- **Instruction**:
Print the lines that run from the line with "Connect Telegram" to the line with "Leave a Reply!", keeping both end lines, exactly as they appear in the entries below, and nothing else.
━━━━━━━━━━━━━━━━━━━━━━━━━━━━━━
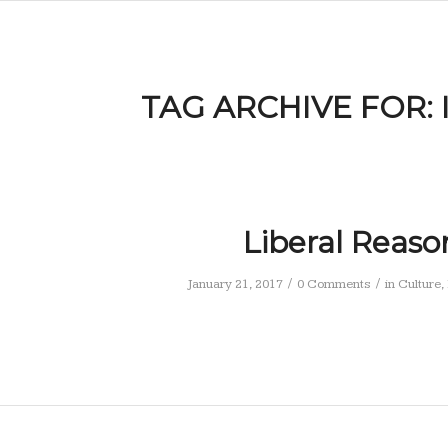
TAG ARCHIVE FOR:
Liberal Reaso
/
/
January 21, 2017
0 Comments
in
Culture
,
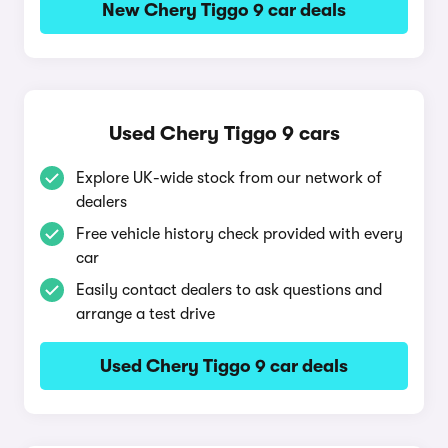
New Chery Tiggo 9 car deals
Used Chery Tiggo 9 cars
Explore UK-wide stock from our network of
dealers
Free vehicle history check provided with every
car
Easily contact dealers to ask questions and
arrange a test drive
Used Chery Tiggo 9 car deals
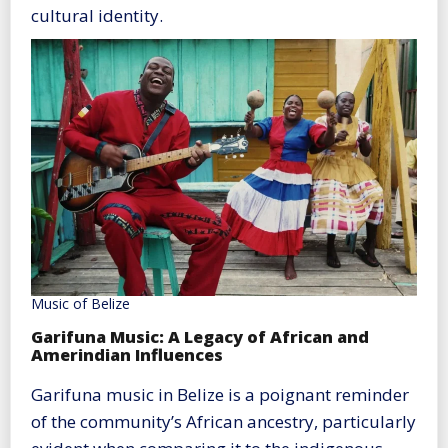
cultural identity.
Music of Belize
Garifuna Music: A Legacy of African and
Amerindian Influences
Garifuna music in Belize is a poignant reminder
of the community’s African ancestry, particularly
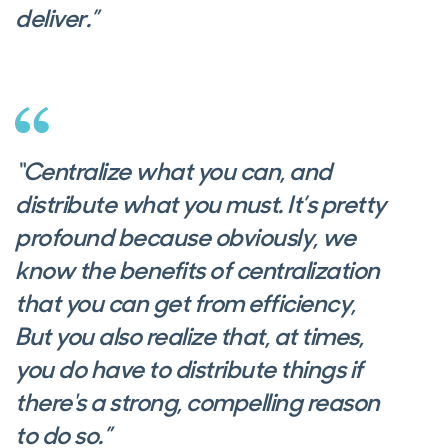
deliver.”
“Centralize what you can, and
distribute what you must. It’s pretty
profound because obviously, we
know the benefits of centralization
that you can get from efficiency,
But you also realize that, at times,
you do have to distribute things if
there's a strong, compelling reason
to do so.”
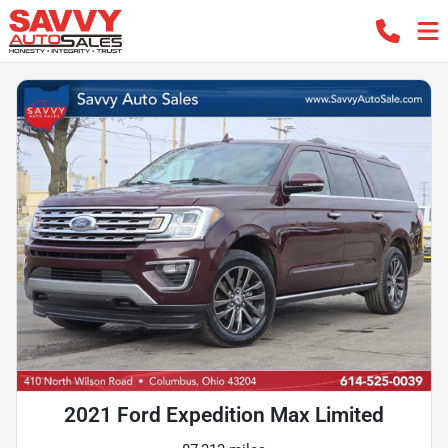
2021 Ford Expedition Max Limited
━━━━━━━━━━━━━━━━━━━━━━━━━━━━━━
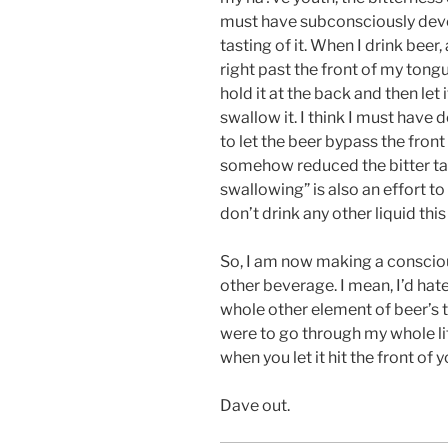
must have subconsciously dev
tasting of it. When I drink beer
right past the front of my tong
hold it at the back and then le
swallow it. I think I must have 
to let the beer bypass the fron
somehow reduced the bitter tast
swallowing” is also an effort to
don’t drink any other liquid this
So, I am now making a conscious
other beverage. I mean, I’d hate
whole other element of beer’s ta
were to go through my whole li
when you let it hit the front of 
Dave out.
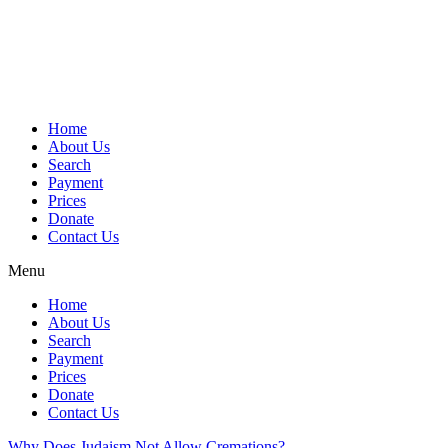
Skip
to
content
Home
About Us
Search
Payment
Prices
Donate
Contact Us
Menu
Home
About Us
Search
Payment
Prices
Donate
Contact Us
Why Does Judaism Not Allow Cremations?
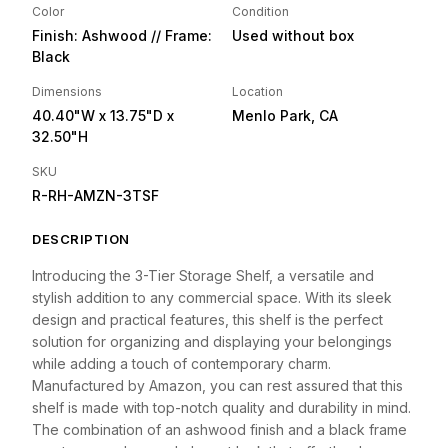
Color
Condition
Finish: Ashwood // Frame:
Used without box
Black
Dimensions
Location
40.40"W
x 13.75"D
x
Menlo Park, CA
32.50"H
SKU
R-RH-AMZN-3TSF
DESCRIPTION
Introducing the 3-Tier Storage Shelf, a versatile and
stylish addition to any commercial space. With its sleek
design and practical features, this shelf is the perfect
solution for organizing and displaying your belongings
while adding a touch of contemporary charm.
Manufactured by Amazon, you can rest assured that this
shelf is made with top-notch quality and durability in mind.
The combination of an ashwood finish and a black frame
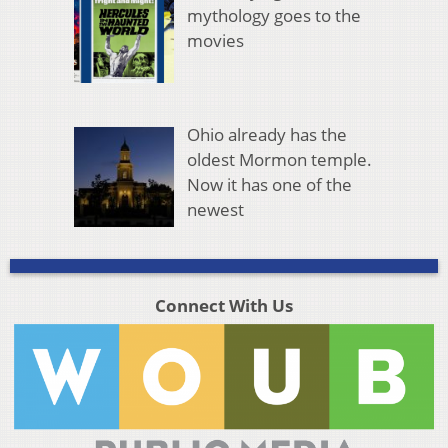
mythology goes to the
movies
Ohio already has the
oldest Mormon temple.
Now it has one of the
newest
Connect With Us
━━━━━━━━━━━━━━━━━━━━━━━━━━━━━━
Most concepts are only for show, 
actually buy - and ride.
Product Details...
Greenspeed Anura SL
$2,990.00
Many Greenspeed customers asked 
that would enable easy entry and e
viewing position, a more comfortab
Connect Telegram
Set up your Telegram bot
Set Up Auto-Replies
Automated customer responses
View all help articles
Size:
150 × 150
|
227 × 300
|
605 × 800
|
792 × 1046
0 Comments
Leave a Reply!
━━━━━━━━━━━━━━━━━━━━━━━━━━━━━━
- **Answer box**:
Connect Telegram
Set up your Telegram bot
Set Up Auto-Replies
Automated customer responses
View all help articles
Size:
150 × 150
|
227 × 300
|
605 × 800
|
792 × 1046
0 Comments
Leave a Reply!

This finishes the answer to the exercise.